• Provided records:
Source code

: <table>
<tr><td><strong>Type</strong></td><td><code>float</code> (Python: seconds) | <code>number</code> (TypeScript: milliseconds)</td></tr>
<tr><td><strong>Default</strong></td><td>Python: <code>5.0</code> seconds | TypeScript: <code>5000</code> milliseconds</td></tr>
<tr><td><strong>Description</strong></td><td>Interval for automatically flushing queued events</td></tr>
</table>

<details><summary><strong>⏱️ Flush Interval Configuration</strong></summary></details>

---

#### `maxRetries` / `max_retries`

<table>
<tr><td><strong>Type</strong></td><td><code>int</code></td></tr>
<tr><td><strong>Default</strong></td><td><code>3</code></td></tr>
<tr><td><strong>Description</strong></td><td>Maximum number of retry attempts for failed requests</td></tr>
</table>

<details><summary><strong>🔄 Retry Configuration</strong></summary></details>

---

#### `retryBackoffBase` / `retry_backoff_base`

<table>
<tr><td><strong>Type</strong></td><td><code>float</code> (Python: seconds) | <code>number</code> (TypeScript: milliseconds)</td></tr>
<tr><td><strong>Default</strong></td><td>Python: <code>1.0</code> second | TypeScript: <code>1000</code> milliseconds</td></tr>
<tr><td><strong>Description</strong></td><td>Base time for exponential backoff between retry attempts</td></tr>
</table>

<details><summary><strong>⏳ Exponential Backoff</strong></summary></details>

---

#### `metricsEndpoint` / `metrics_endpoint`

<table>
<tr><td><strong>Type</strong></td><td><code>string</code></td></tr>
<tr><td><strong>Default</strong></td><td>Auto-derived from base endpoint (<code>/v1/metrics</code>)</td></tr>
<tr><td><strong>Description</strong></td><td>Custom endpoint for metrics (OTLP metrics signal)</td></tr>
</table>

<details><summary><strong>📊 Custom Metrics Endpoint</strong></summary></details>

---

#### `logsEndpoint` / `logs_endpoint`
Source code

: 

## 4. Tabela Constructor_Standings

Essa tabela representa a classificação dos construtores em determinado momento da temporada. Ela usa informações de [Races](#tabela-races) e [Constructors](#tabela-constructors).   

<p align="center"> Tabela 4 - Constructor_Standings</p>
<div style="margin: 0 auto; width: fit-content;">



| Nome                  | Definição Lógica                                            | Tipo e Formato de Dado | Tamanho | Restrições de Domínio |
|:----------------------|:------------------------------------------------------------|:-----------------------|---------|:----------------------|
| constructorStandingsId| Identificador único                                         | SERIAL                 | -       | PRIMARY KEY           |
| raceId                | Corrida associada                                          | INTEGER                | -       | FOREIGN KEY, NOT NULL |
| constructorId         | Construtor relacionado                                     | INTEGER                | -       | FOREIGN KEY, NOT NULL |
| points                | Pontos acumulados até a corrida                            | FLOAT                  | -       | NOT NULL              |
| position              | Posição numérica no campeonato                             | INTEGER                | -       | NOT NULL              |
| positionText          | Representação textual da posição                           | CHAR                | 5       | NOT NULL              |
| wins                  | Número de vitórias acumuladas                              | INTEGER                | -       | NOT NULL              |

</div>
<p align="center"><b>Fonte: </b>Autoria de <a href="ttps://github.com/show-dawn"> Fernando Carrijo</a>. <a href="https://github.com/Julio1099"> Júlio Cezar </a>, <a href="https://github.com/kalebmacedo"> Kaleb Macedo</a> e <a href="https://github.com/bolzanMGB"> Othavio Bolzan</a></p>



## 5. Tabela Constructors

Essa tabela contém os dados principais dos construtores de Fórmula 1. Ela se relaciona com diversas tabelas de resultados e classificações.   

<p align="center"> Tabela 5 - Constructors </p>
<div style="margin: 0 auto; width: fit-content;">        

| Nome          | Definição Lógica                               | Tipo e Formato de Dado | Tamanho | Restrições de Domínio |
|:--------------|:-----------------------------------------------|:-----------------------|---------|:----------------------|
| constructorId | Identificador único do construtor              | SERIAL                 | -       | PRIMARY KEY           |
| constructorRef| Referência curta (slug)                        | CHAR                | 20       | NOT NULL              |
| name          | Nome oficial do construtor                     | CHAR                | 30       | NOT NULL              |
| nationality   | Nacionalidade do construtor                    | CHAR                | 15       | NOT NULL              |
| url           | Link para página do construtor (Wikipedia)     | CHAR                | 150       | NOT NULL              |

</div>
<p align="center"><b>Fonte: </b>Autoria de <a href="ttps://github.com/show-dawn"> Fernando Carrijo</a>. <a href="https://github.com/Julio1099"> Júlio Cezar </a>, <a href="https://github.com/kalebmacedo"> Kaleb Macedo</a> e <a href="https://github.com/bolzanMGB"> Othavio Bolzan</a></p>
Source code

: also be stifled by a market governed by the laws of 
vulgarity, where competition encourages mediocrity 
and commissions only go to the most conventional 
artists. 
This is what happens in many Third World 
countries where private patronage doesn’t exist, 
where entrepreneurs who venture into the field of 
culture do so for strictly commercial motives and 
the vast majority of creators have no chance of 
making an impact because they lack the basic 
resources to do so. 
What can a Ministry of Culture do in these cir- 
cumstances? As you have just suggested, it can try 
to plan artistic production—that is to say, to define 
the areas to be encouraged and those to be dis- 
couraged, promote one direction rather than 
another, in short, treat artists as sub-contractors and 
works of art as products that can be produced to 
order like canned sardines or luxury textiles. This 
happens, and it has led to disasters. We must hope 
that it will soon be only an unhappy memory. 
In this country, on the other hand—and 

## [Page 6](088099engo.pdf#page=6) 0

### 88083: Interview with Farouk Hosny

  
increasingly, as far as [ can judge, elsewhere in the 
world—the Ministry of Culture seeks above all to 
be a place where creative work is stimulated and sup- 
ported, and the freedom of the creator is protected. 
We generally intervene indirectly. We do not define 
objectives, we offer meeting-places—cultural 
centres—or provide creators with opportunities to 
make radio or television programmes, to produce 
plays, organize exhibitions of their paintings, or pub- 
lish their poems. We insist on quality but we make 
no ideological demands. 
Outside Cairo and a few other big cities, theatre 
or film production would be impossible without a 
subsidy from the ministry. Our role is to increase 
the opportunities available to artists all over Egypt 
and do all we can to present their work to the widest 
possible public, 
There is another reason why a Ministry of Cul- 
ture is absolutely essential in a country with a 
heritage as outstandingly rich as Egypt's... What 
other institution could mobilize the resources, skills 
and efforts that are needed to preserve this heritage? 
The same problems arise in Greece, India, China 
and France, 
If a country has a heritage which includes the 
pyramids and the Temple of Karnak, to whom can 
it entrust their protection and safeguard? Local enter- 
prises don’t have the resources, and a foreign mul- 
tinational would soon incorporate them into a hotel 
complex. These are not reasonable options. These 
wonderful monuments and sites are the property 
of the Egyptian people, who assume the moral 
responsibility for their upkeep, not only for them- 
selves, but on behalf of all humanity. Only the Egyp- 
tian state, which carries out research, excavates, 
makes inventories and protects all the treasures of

• Problem description: Tally the lines of the records that contain the string "Formato", treating uppercase and lowercase letters as distinct, and give only the resulting number.

• Answer: 2